METHODS: Data from 97 nationwide cases were analyzed using the CEDD-NET web system. Diagnostic, follow-up findings, and final heights of patients were evaluated.
RESULTS: Mean age at admission was 13.54 ± 4.71 years, with delayed puberty as the most common complaint. Hypertension was detected in 65% at presentation; hypokalemia was present in 34%. Genetic analysis revealed Exon 1-6 homozygous deletion as the most frequent mutation, identified in 42 cases. Hydrocortisone replacement was universal; pubertal replacement was administered to 66 cases. Antihypertensive treatment was required in 57 (90%) patients. Thirty-seven cases reached final height, with an average SD of 0.015 in 46,XX and -1.43 in 46,XY. Thelarche and pubarche did not develop properly in some cases despite estradiol treatment.

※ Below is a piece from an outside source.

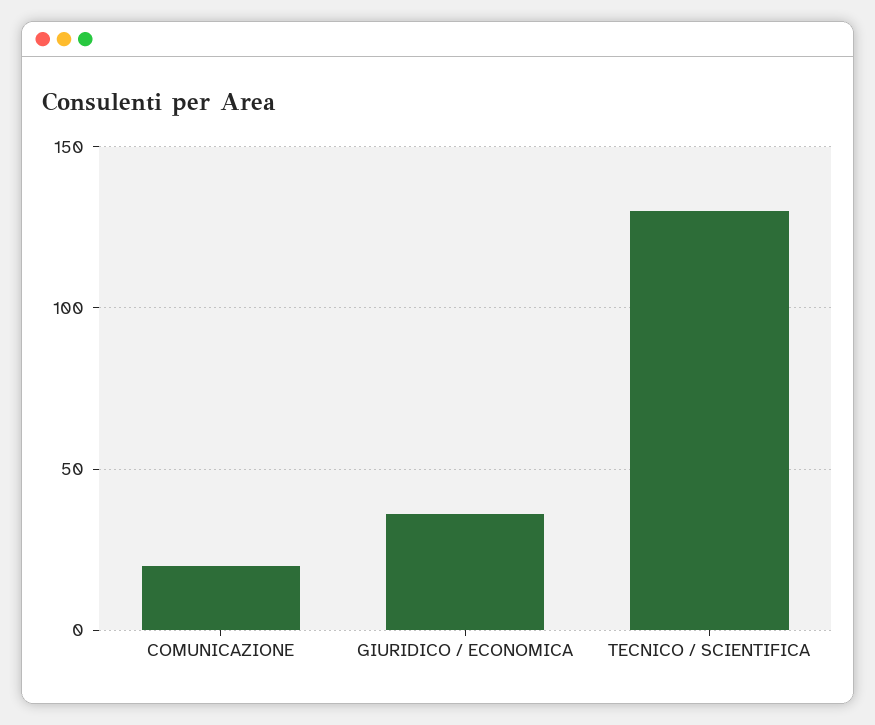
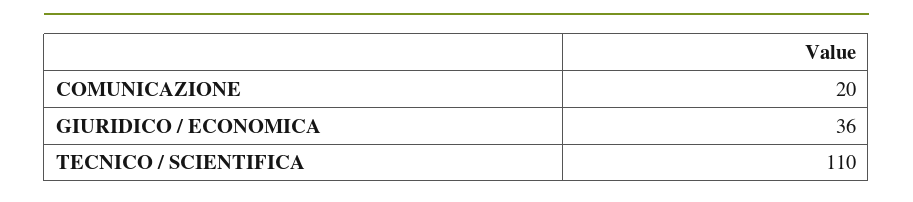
TECNICO / SCIENTIFICA: 130 -> 110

CONCLUSIONS: This study represents the largest cohort of pediatric cases of 17-hydroxylase deficiency (17OHD) documented in the literature. Hypertension and hypokalemia can serve as guiding indicators for early diagnosis.The final height is typically considered to be normal. The relationship between genotype and phenotype remains elusive. The initial genetic test for exon 1-6 deletions may be MLPA in our region.

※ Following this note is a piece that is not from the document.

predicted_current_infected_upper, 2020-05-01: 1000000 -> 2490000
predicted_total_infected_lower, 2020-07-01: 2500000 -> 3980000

方法:使用CEDD-NET网络系统对来自全国97例病例的数据进行分析。诊断,后续调查结果,并对患者的最终身高进行了评估。
结果:入院时的平均年龄为13.54±4.71岁,青春期延迟是最常见的主诉。报告时检测到65%的高血压;低钾血症占34%。遗传分析显示外显子1-6纯合缺失是最常见的突变,发现42例。氢化可的松置换普遍;66例进行青春期置换。57例(90%)患者需要抗高血压治疗。37例达到最终高度,46,XX的平均SD为0.015,46,XY的平均SD为-1.43。尽管进行了雌二醇治疗,但在某些情况下,Thelarche和pubarche并未正常发育。
结论:本研究是文献中记录的17-羟化酶缺乏症(17OHD)儿科病例中最大的队列。高血压和低钾血症可作为早期诊断的指导指标。最终高度通常被认为是正常的。基因型和表型之间的关系仍然难以捉摸。外显子1-6缺失的初始遗传测试可能是我们地区的MLPA。